Вопросы по тексту –
1. В чьём доме, согласно отрывку об Озерове, он был как родной?
2. Перепишите дословно часть отрывка об Озерове между словами «Знавшие хорошо Озерова: знаменитый» и «Irritabile genus vatum.» включительно.

Текст для упражнения –
++++++++++++++++++++

В пребывание свое в Петербурге, Озеров был обласкан государем-императором и всеми членами августейшего семейства, отлично принимаем во всех знатных домах, а особенно у Александра Львовича Нарышкина и Александра Сергеевича Строгонова. Знаменитый Державин ласкал его и обходился с ним, как с другом; и в доме Алексея Николаевича Оленина он был как родной. — Об Алексее Николаевиче Оленине я буду говорить после, в своем месте, а теперь скажу только, что этот истинно благородный и добрейший человек, пылая искреннею любовью к отечеству, радовался каждой народной славе, и прилеплялся душой ко всем даровитым людям. Видя в Озерове человека, споспешествующего славе России, он подружился с ним, и пребыл ему верным до гроба.
Знавшие хорошо Озерова: знаменитый баснописец И. А. Крылов, Н. И. Гнедич и археолог Ермолаев сказывали мне, что Озеров был добрый и благородный человек, но имел несчастный характер: был подозрителен, недоверчив, щекотлив, раздражителен в высшей степени, притом мнителен и самолюбив до последней крайности. Он олицетворял собою известный латинский стих:
Irritabile genus vatum.

++++++++++++++++++++

Сохранённые данные –
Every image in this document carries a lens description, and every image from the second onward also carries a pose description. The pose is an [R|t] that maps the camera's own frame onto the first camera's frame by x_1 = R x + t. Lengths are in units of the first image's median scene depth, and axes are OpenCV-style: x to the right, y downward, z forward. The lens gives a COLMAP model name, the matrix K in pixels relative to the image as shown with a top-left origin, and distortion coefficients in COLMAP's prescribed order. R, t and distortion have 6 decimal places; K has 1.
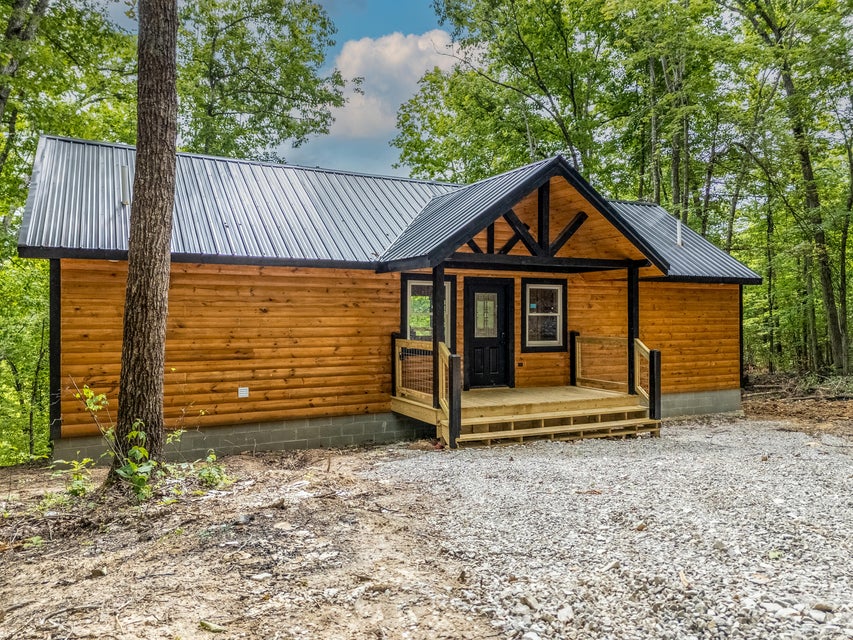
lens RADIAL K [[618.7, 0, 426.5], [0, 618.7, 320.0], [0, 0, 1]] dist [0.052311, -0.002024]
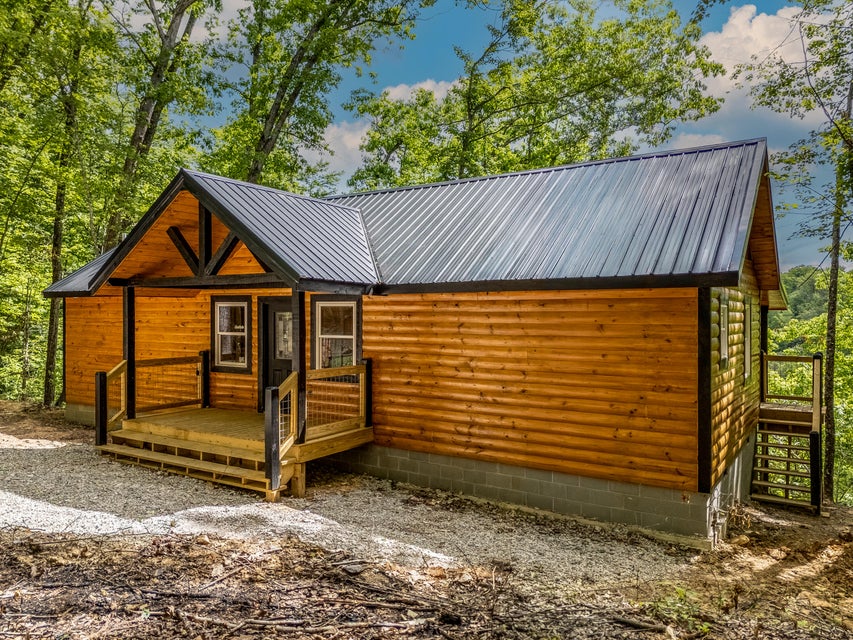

++++++++++++++++++++

Список ответов –
1. В доме Алексея Николаевича Оленина.

2.
Знавшие хорошо Озерова: знаменитый баснописец И. А. Крылов, Н. И. Гнедич и археолог Ермолаев сказывали мне, что Озеров был добрый и благородный человек, но имел несчастный характер: был подозрителен, недоверчив, щекотлив, раздражителен в высшей степени, притом мнителен и самолюбив до последней крайности. Он олицетворял собою известный латинский стих:
Irritabile genus vatum.